→ Your assignment:
Go through the entries below and copy each line that holds the word "RcisTarget".
▬▬▬▬▬▬▬▬▬▬
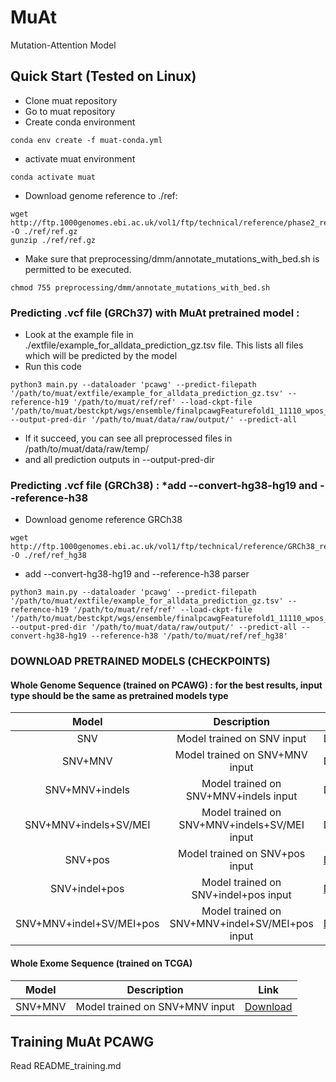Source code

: # MuAt

Mutation-Attention Model

## Quick Start (Tested on Linux)

  * Clone muat repository
  * Go to muat repository
  * Create conda environment
```
conda env create -f muat-conda.yml
```
  * activate muat environment
```
conda activate muat
```  
  * Download genome reference to ./ref:
```
wget http://ftp.1000genomes.ebi.ac.uk/vol1/ftp/technical/reference/phase2_reference_assembly_sequence/hs37d5.fa.gz -O ./ref/ref.gz
gunzip ./ref/ref.gz
``` 
* Make sure that preprocessing/dmm/annotate_mutations_with_bed.sh is permitted to be executed.
```
chmod 755 preprocessing/dmm/annotate_mutations_with_bed.sh
```

### Predicting .vcf file (GRCh37) with MuAt pretrained model :
* Look at the example file in ./extfile/example_for_alldata_prediction_gz.tsv file. This lists all files which will be predicted by the model
* Run this code
```
python3 main.py --dataloader 'pcawg' --predict-filepath '/path/to/muat/extfile/example_for_alldata_prediction_gz.tsv' --reference-h19 '/path/to/muat/ref/ref' --load-ckpt-file '/path/to/muat/bestckpt/wgs/ensemble/finalpcawgFeaturefold1_11110_wpos_TripletPositionF_bs5000_nl2_nh2_ne256_cl3/new_weight.pthx' --output-pred-dir '/path/to/muat/data/raw/output/' --predict-all
```

* If it succeed, you can see all preprocessed files in /path/to/muat/data/raw/temp/
* and all prediction outputs in --output-pred-dir

### Predicting .vcf file (GRCh38) : *add --convert-hg38-hg19 and --reference-h38 <filepath to ref hg38>
* Download genome reference GRCh38
```
wget http://ftp.1000genomes.ebi.ac.uk/vol1/ftp/technical/reference/GRCh38_reference_genome/GRCh38_full_analysis_set_plus_decoy_hla.fa -O ./ref/ref_hg38
```
* add --convert-hg38-hg19 and --reference-h38 parser
```
python3 main.py --dataloader 'pcawg' --predict-filepath '/path/to/muat/extfile/example_for_alldata_prediction_gz.tsv' --reference-h19 '/path/to/muat/ref/ref' --load-ckpt-file '/path/to/muat/bestckpt/wgs/ensemble/finalpcawgFeaturefold1_11110_wpos_TripletPositionF_bs5000_nl2_nh2_ne256_cl3/new_weight.pthx' --output-pred-dir '/path/to/muat/data/raw/output/' --predict-all --convert-hg38-hg19 --reference-h38 '/path/to/muat/ref/ref_hg38'
```

### DOWNLOAD PRETRAINED MODELS (CHECKPOINTS)

#### Whole Genome Sequence (trained on PCAWG) : for the best results, input type should be the same as pretrained models type
| Model | Description | Link |
| :---:|     :---:      |          :---: |
| SNV | Model trained on SNV input  | Download  |
| SNV+MNV | Model trained on SNV+MNV input  | Download  |
| SNV+MNV+indels | Model trained on SNV+MNV+indels input  | Download  |
| SNV+MNV+indels+SV/MEI | Model trained on SNV+MNV+indels+SV/MEI input  | Download  |
| SNV+pos | Model trained on SNV+pos input | [Download](https://bitbucket.org/primasanjaya/muat-weight-bitbucket/src/master/snv_pos/)  |
| SNV+indel+pos | Model trained on SNV+indel+pos input | [Download](https://github.com/primasanjaya/snvindelpos)  |
| SNV+MNV+indel+SV/MEI+pos | Model trained on SNV+MNV+indel+SV/MEI+pos input | [Download](https://github.com/primasanjaya/snv-mnv-indel-svmei-pos)| 

#### Whole Exome Sequence (trained on TCGA)
| Model | Description | Link |
| :---:|     :---:      | :---: |
| SNV+MNV | Model trained on SNV+MNV input  |  [Download](https://github.com/primasanjaya/wes_snv_mnv)| 

## Training MuAt PCAWG
Read README_training.md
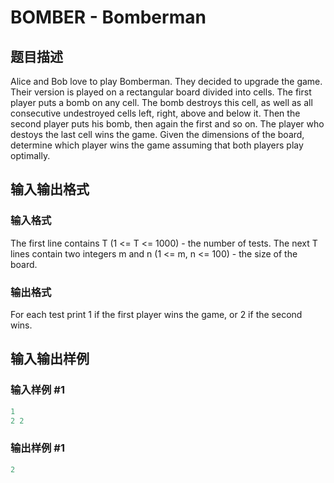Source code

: # BOMBER - Bomberman

## 题目描述

Alice and Bob love to play Bomberman. They decided to upgrade the game. Their version is played on a rectangular board divided into cells. The first player puts a bomb on any cell. The bomb destroys this cell, as well as all consecutive undestroyed cells left, right, above and below it. Then the second player puts his bomb, then again the first and so on. The player who destoys the last cell wins the game. Given the dimensions of the board, determine which player wins the game assuming that both players play optimally.

## 输入输出格式

### 输入格式

The first line contains T (1 <= T <= 1000) - the number of tests. The next T lines contain two integers m and n (1 <= m, n <= 100) - the size of the board.

### 输出格式

For each test print 1 if the first player wins the game, or 2 if the second wins.

## 输入输出样例

### 输入样例 #1

```cpp
1
2 2
```


### 输出样例 #1

```cpp
2
```



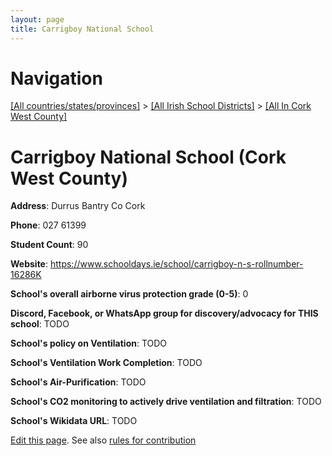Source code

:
 ```yaml
---
layout: page
title: Carrigboy National School
---
```

# Navigation

[[All countries/states/provinces]](../../..) > [[All Irish School Districts]](../..) > [[All In Cork West County]](..)

# Carrigboy National School (Cork West County)

**Address**: Durrus Bantry Co Cork

**Phone**: 027 61399

**Student Count**: 90

**Website**: <https://www.schooldays.ie/school/carrigboy-n-s-rollnumber-16286K>

**School's overall airborne virus protection grade (0-5)**: 0

**Discord, Facebook, or WhatsApp group for discovery/advocacy for THIS school**: TODO

**School's policy on Ventilation**: TODO

**School's Ventilation Work Completion**: TODO

**School's Air-Purification**: TODO

**School's CO2 monitoring to actively drive ventilation and filtration**: TODO

**School's Wikidata URL**: TODO


[Edit this page](https://github.com/ventilate-schools/Ireland/edit/main/./Cork_West_County/Carrigboy_National_School.md). See also [rules for contribution](../../../contribution-rules/)
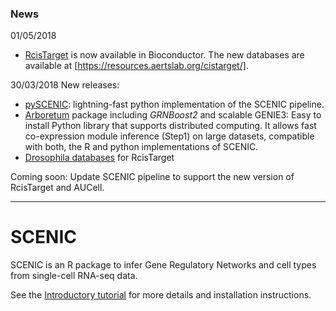 ### News

01/05/2018
- [RcisTarget](https://bioconductor.org/packages/RcisTarget) is now available in Bioconductor. The new databases are available at [https://resources.aertslab.org/cistarget/]. 

30/03/2018 New releases:
- [pySCENIC](http://pyscenic.readthedocs.io): lightning-fast python implementation of the SCENIC pipeline.
- [Arboretum](https://arboretum.readthedocs.io/) package including *GRNBoost2* and scalable GENIE3: Easy to install Python library that supports distributed computing. It allows fast co-expression module inference (Step1) on large datasets, compatible with both, the R and python implementations of SCENIC.
- [Drosophila databases](https://resources.aertslab.org/cistarget/) for RcisTarget

Coming soon: 
Update SCENIC pipeline to support the new version of RcisTarget and AUCell.


---

# SCENIC

SCENIC is an R package to infer Gene Regulatory Networks and cell types from single-cell RNA-seq data. 

See the [Introductory tutorial](https://htmlpreview.github.io/?https://github.com/aertslab/SCENIC/blob/master/vignettes/SCENIC_Intro.html) for more details and installation instructions.
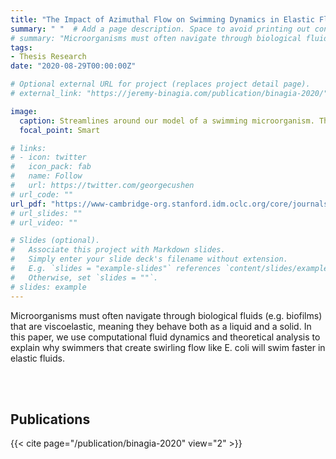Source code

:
 ```yaml
---
title: "The Impact of Azimuthal Flow on Swimming Dynamics in Elastic Fluids" #"How Swirling Flow Increases Swimming Speeds in Elastic Fluids"
summary: " "  # Add a page description. Space to avoid printing out contents.
# summary: "Microorganisms must often navigate through biological fluids (e.g. biofilms) that are viscoelastic, meaning they behave both as a liquid and a solid. In this paper, we use computational fluid dynamics and theoretical analysis to explain why swimmers that create swirling flow like E. coli will swim faster in elastic fluids."  # Add a page description. Space to avoid printing out contents.
tags:
- Thesis Research
date: "2020-08-29T00:00:00Z"

# Optional external URL for project (replaces project detail page).
# external_link: "https://jeremy-binagia.com/publication/binagia-2020/"

image:
  caption: Streamlines around our model of a swimming microorganism. This type of flow would be created for example by a swimming bacteria that moves via a rotating tail/body, such as E. coli.
  focal_point: Smart

# links:
# - icon: twitter
#   icon_pack: fab
#   name: Follow
#   url: https://twitter.com/georgecushen
# url_code: ""
url_pdf: "https://www-cambridge-org.stanford.idm.oclc.org/core/journals/journal-of-fluid-mechanics/article/swimming-with-swirl-in-a-viscoelastic-fluid/0EABD11C7FC817C4EDA19084575D23F4"
# url_slides: ""
# url_video: ""

# Slides (optional).
#   Associate this project with Markdown slides.
#   Simply enter your slide deck's filename without extension.
#   E.g. `slides = "example-slides"` references `content/slides/example-slides.md`.
#   Otherwise, set `slides = ""`.
# slides: example
---
```

Microorganisms must often navigate through biological fluids (e.g. biofilms) that are viscoelastic, meaning they behave both as a liquid and a solid. In this paper, we use computational fluid dynamics and theoretical analysis to explain why swimmers that create swirling flow like E. coli will swim faster in elastic fluids.

<!-- ` ` <!-- can also use <br/><br/> -->
<!-- ` `
` ` -->
<br/><br/>

## Publications
{{< cite page="/publication/binagia-2020" view="2" >}}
▬▬▬▬▬▬▬▬▬▬
→ Output for this exercise:
- [RcisTarget](https://bioconductor.org/packages/RcisTarget) is now available in Bioconductor. The new databases are available at [https://resources.aertslab.org/cistarget/]. 
- [Drosophila databases](https://resources.aertslab.org/cistarget/) for RcisTarget
Update SCENIC pipeline to support the new version of RcisTarget and AUCell.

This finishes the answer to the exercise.